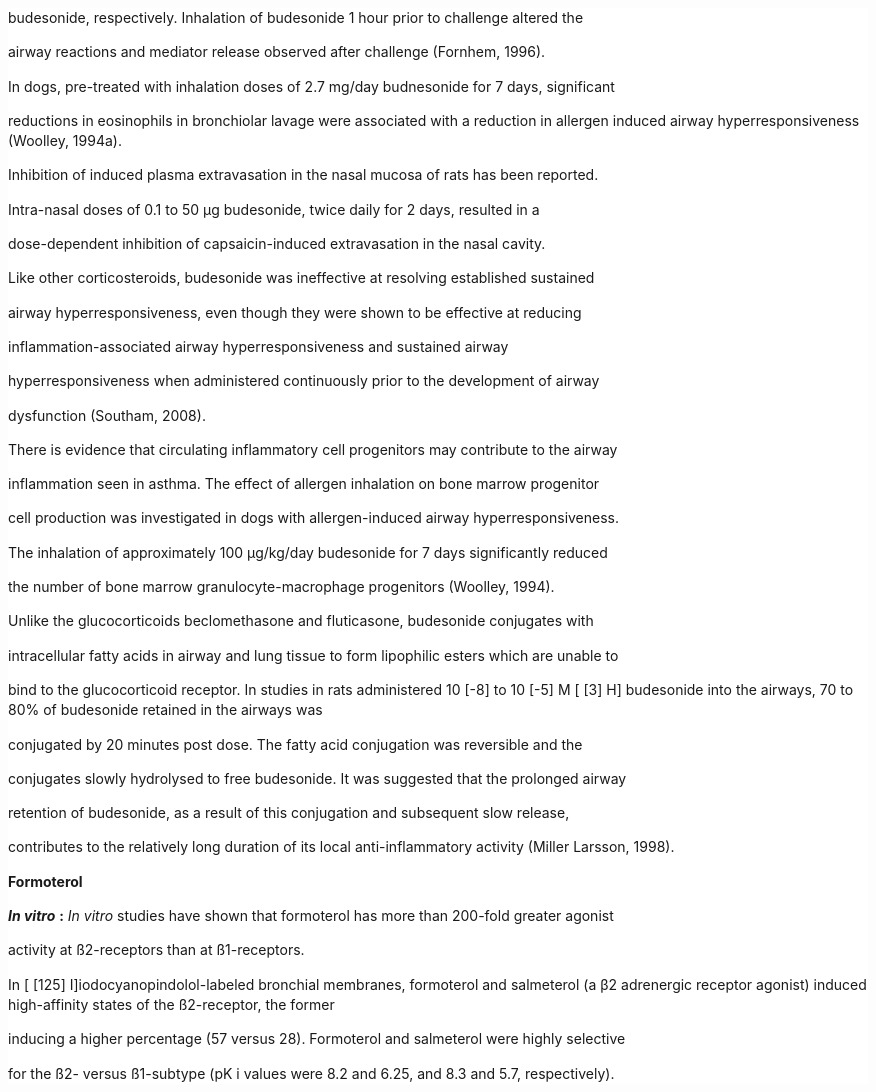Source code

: budesonide, respectively. Inhalation of budesonide 1 hour prior to challenge altered the

airway reactions and mediator release observed after challenge (Fornhem, 1996).

In dogs, pre-treated with inhalation doses of 2.7 mg/day budnesonide for 7 days, significant

reductions in eosinophils in bronchiolar lavage were associated with a reduction in allergen
induced airway hyperresponsiveness (Woolley, 1994a).

Inhibition of induced plasma extravasation in the nasal mucosa of rats has been reported.

Intra-nasal doses of 0.1 to 50 μg budesonide, twice daily for 2 days, resulted in a

dose-dependent inhibition of capsaicin-induced extravasation in the nasal cavity.

Like other corticosteroids, budesonide was ineffective at resolving established sustained

airway hyperresponsiveness, even though they were shown to be effective at reducing

inflammation-associated airway hyperresponsiveness and sustained airway

hyperresponsiveness when administered continuously prior to the development of airway

dysfunction (Southam, 2008).

There is evidence that circulating inflammatory cell progenitors may contribute to the airway

inflammation seen in asthma. The effect of allergen inhalation on bone marrow progenitor

cell production was investigated in dogs with allergen-induced airway hyperresponsiveness.

The inhalation of approximately 100 μg/kg/day budesonide for 7 days significantly reduced

the number of bone marrow granulocyte-macrophage progenitors (Woolley, 1994).

Unlike the glucocorticoids beclomethasone and fluticasone, budesonide conjugates with

intracellular fatty acids in airway and lung tissue to form lipophilic esters which are unable to

bind to the glucocorticoid receptor. In studies in rats administered 10 [-8] to 10 [-5] M [ [3] H]
budesonide into the airways, 70 to 80% of budesonide retained in the airways was

conjugated by 20 minutes post dose. The fatty acid conjugation was reversible and the

conjugates slowly hydrolysed to free budesonide. It was suggested that the prolonged airway

retention of budesonide, as a result of this conjugation and subsequent slow release,

contributes to the relatively long duration of its local anti-inflammatory activity (Miller
Larsson, 1998).

**Formoterol**

***In vitro*** **:** *In vitro* studies have shown that formoterol has more than 200-fold greater agonist

activity at ß2-receptors than at ß1-receptors.

In [ [125] I]iodocyanopindolol-labeled bronchial membranes, formoterol and salmeterol (a β2
adrenergic receptor agonist) induced high-affinity states of the ß2-receptor, the former

inducing a higher percentage (57 versus 28). Formoterol and salmeterol were highly selective

for the ß2- versus ß1-subtype (pK i values were 8.2 and 6.25, and 8.3 and 5.7, respectively).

* [WHAT IS BEING ASKED] Which lines of the records above hold the word "administered"? Copy each of them.

* [EXERCISE RESULT]
hyperresponsiveness when administered continuously prior to the development of airway
bind to the glucocorticoid receptor. In studies in rats administered 10 [-8] to 10 [-5] M [ [3] H]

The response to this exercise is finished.